E’ anche possibile che il primo soggetto sia costretto ad indebitarsi con le banche per rimanere competitivo, la qual cosa aprirebbe scenari ancora più negativi sul costo del denaro che per brevità non tratteremo qui.
Chi sarà più competitivo dei due? Quanto diventano grossolani questi scarti nel lungo periodo? Chi tra i due riuscirà ad offrire servizi migliori ai propri pazienti (magari sottraendoli all’altro)?
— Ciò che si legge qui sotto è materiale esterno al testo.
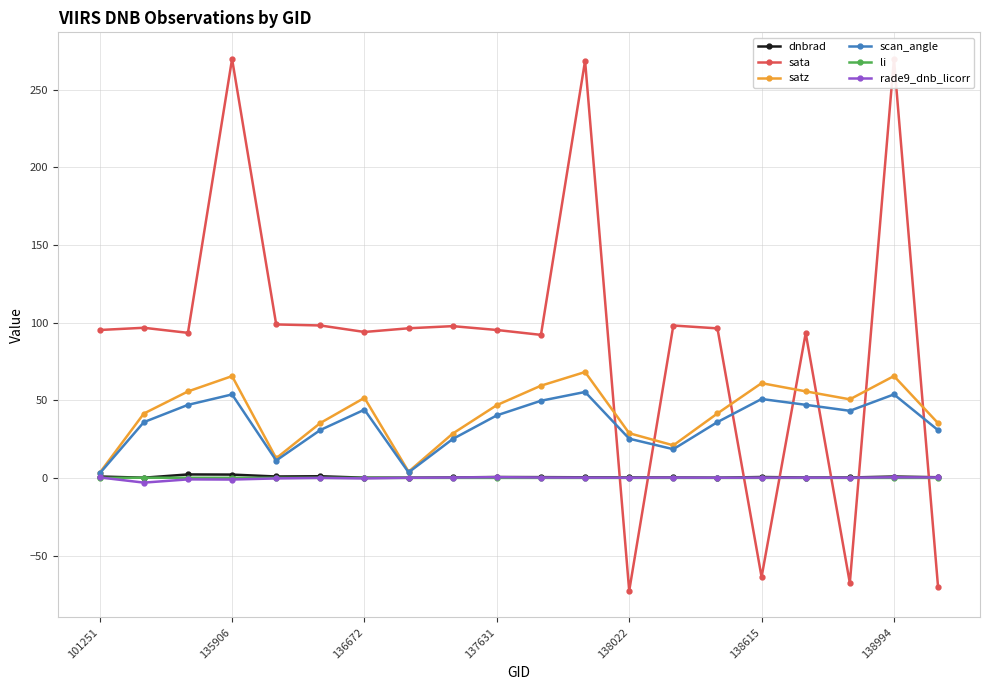

Which series has the largest range (max minus min)?

sata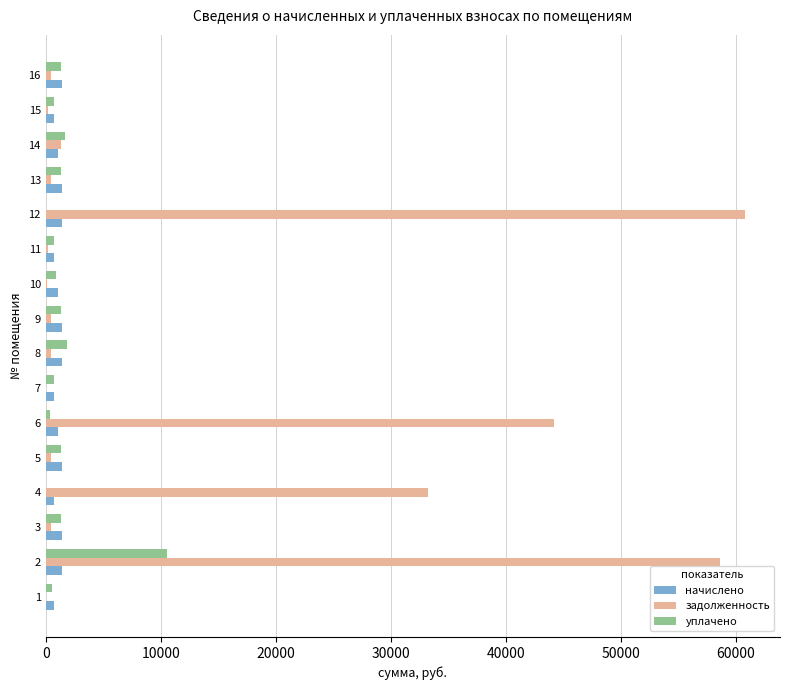

The value of задолженность at 7 is 0.0. True or false?

True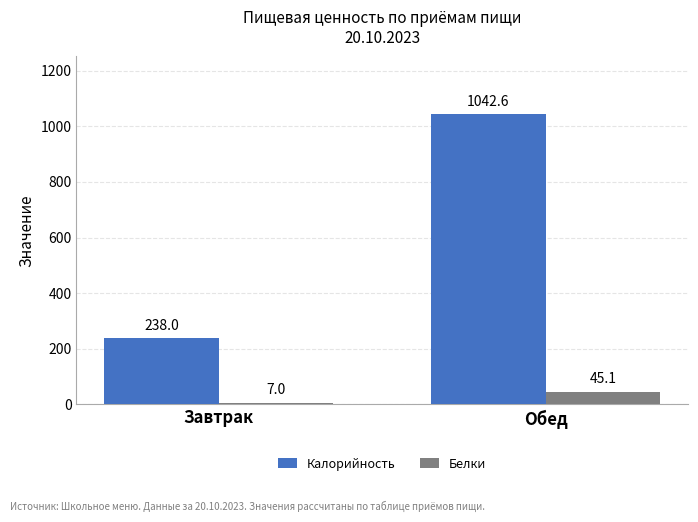

What is the total value across all series at Обед?

1087.7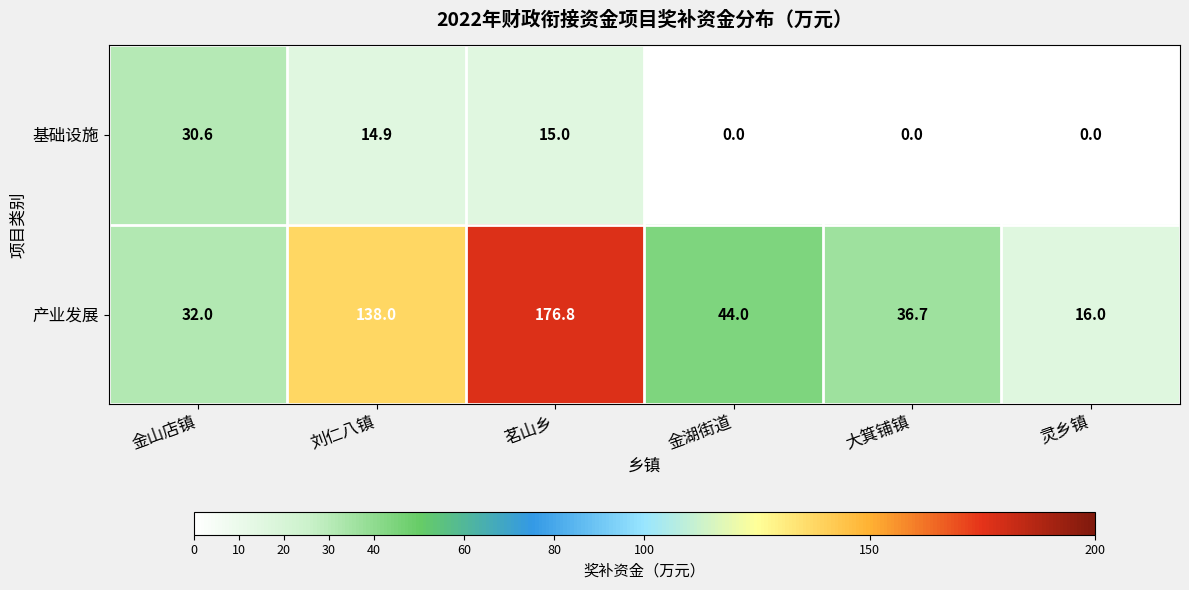

What is the difference between the maximum and second lowest values in the 基础设施 series?

30.6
Queste sono domande di cui dovrebbe interessarsi, per competenza, il Garante per la concorrenza. Nel frattempo le risposte sono così ovvie che è quasi offensivo darle: in dieci, venti o trenta anni di attività il vantaggio competitivo delle società odontoiatriche rispetto al dentista tradizionale risulterà imbarazzante. Nell’esempio sopra esposto si tratta di centinaia di migliaia di euro a parità di attività svolta.
Le istituzioni non potranno continuare ad ignorare il fatto che la competizione sul mercato è falsata da regimi economici e fiscali troppo sbilanciati in favore delle società. Il costo del denaro è solo uno dei tanti vantaggi che una srl odontoiatrica possiede nei confronti del dentista tradizionale.
Lo scarto tra i due soggetti rappresenta anche la differenza tra affrontare la vecchiaia serenamente o con il dubbio di una pensione da fame.
Ricordiamoci che, quand’anche il legislatore approvasse una legge sulla detassazione degli utili reinvestiti, questa varrebbe soltanto per la srl odontoiatrica perchè nel caso delle persone fisiche (dentista tradizionale) l’utile ed il reddito sono coincidenti.